Christian a écrit : Marx, lecteur de Hegel, annonce qu’il connaît ces raisons et quel sens a l’Histoire. Votre utilisation du mot ‘individu’ au singulier collectif indique votre scepticisme à cet égard. Personne ne sait où est le terminus. Admettons. Mais cette ignorance universelle n’est-elle pas une excellente justification du libéralisme pur et dur ?
Ce serait le cas si l'individu était une réalité achevée, un absolu mesure de toutes choses, y compris de l'histoire, c'est ce que prétend Marx (se proclamant lui-même disciple hérétique de Hegel) en absoluitisant les individus empiriques dans leur singularité matérielle. Mais Hegel dit clairement que "L'incarnation christique est le gond autour duquel tourne l'histoire universelle", et nous nous ne sommes pas que des individus, nous sommes aussi esprit communautaire et conscience religieuse et c'est uniquement un mode de penser historiquement déterminé, accordant le primat à l'individu qui nous fait croire que la conscience quelque soit son contenu se détermine toujours comme conscience individuelle. Par exemple, Hegel en voyant Napoléon a pu dire "J'ai vu passer la Révolution à cheval", il faut bien comprendre qu'il ne voulait pas dire par là que Napoléon était un serviteur zélé des idées révolutionnaires, sur le plan individuel c'était un homme égocentrique, arriviste, aux ambitions démesurées, mais il n'était pas qu'un individu il était aussi l'incarnation de l'esprit de son temps.
La réalisation du sujet ne s'identifie pas absolument à la réalisation de l'individu, cette dernière est bien plutôt un moment appelant à être dépassé.

Chez les mystiques on trouve également le dépassement de l'individu:

"Padre Pio abhorre la maxime : " Chacun pour soi; Dieu pour tous " C'est trop égoïste, trop de ce monde pour lui. Il lui oppose celle-ci, de son cru " Dieu pour tous : mais personne pour soi seul. ")"

Padre dit à ses enfants spirituels : " Du pain et des coups aident souvent à faire de beaux garçons."

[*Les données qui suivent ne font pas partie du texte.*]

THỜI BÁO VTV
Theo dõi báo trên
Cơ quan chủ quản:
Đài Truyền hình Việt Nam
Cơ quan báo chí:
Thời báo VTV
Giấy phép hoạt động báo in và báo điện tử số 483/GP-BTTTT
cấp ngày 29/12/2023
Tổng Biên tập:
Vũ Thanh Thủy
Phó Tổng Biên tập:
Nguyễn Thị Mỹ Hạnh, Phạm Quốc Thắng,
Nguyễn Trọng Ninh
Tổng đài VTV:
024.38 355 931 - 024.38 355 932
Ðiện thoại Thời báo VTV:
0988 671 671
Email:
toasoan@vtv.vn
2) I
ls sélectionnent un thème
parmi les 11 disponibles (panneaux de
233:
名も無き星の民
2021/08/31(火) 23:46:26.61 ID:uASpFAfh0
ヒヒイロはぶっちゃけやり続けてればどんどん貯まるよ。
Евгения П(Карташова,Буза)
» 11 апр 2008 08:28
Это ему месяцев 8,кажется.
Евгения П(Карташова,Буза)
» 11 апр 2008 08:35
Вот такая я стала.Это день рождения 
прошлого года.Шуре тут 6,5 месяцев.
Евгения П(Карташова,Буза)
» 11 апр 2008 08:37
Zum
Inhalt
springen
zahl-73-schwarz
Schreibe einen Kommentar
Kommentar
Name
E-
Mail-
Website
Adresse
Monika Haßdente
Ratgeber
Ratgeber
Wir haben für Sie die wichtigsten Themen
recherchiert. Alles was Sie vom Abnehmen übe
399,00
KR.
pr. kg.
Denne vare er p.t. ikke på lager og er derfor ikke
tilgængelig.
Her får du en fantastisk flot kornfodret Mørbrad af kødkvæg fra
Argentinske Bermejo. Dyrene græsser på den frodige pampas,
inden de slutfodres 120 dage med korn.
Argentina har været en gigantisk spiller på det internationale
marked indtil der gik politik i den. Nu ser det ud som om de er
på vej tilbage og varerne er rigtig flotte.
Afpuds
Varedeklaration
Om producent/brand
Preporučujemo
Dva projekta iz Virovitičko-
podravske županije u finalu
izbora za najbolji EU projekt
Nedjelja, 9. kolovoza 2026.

"Un jeune homme lui avoua qu'il craignait de l'aimer plus que Dieu. Ce à quoi le Padre répliqua : " Vous devez aimer Dieu d'un amour infini à travers moi. Vous m'aimez parce que je vous guide vers Dieu qui est le bien suprême. Je ne suis qu'un moyen. Si je vous guidais vers le mal, vous cesseriez de m'aimer. "

L'ignorance universelle de l'individu peut donc être vaincue pour peu que l'individu se désaisisse de son être singulier et l'assume dans l'universel.


Christian a écrit :
Adam Smith, of course, le pensait. Sa ‘main invisible’ est celle de la Providence. Vous ajoutez, en outre, que le ‘négatif’ de l’Histoire est ‘inéliminable’. Comment justifiez-vous alors de brutaliser les gens pour qu’ils vous suivent si vous ne savez pas où aller ? Et si par hasard vous marchiez dans la bonne direction, comment justifiez-vous de les brutaliser pour les entraîner où ils allaient de toute façon ?

Cordialement

Christian
Il ne s'agit pas d'une justification morale, avant de penser le devoir être, il faut d'abord penser l'être et le sens de l'être est sa propre justification, d'où l'expression "il fallait bien et il faut bien en passer par là", c'est parce que la réalité est telle qu'elle ne doit pas être qu'elle a du sens, il ne sert à rien de vouloir s'abstraire de l'histoire pour pouvoir la morigéner, d'abord parce qu'il est impossible de s'en abstraire (nous sommes des résultats historiques et pas des spectateurs impartiaux jugeant à distance) et ensuite parce qu'elle le fait d'elle-même en passant, en faisant et en défaisant.
Le moine, cet arhat qui a mis fin au flux impur, a vécu noblement, fait ce qu'il devait faire, déposé son fardeau, atteint le but et brisé les entraves du devenir et s'est libéré par la Connaissance exacte, ô moines, le voici celui qui reconnaît à fond le nirvana comme étant le nirvana. Il ne forge pas la notion : je suis le nirvana, je suis du nirvana, mien est le nirvana; et il ne se complaît pas dans le nirvana. Pourquoi cela? C'est que sa Connaissance est parfaite.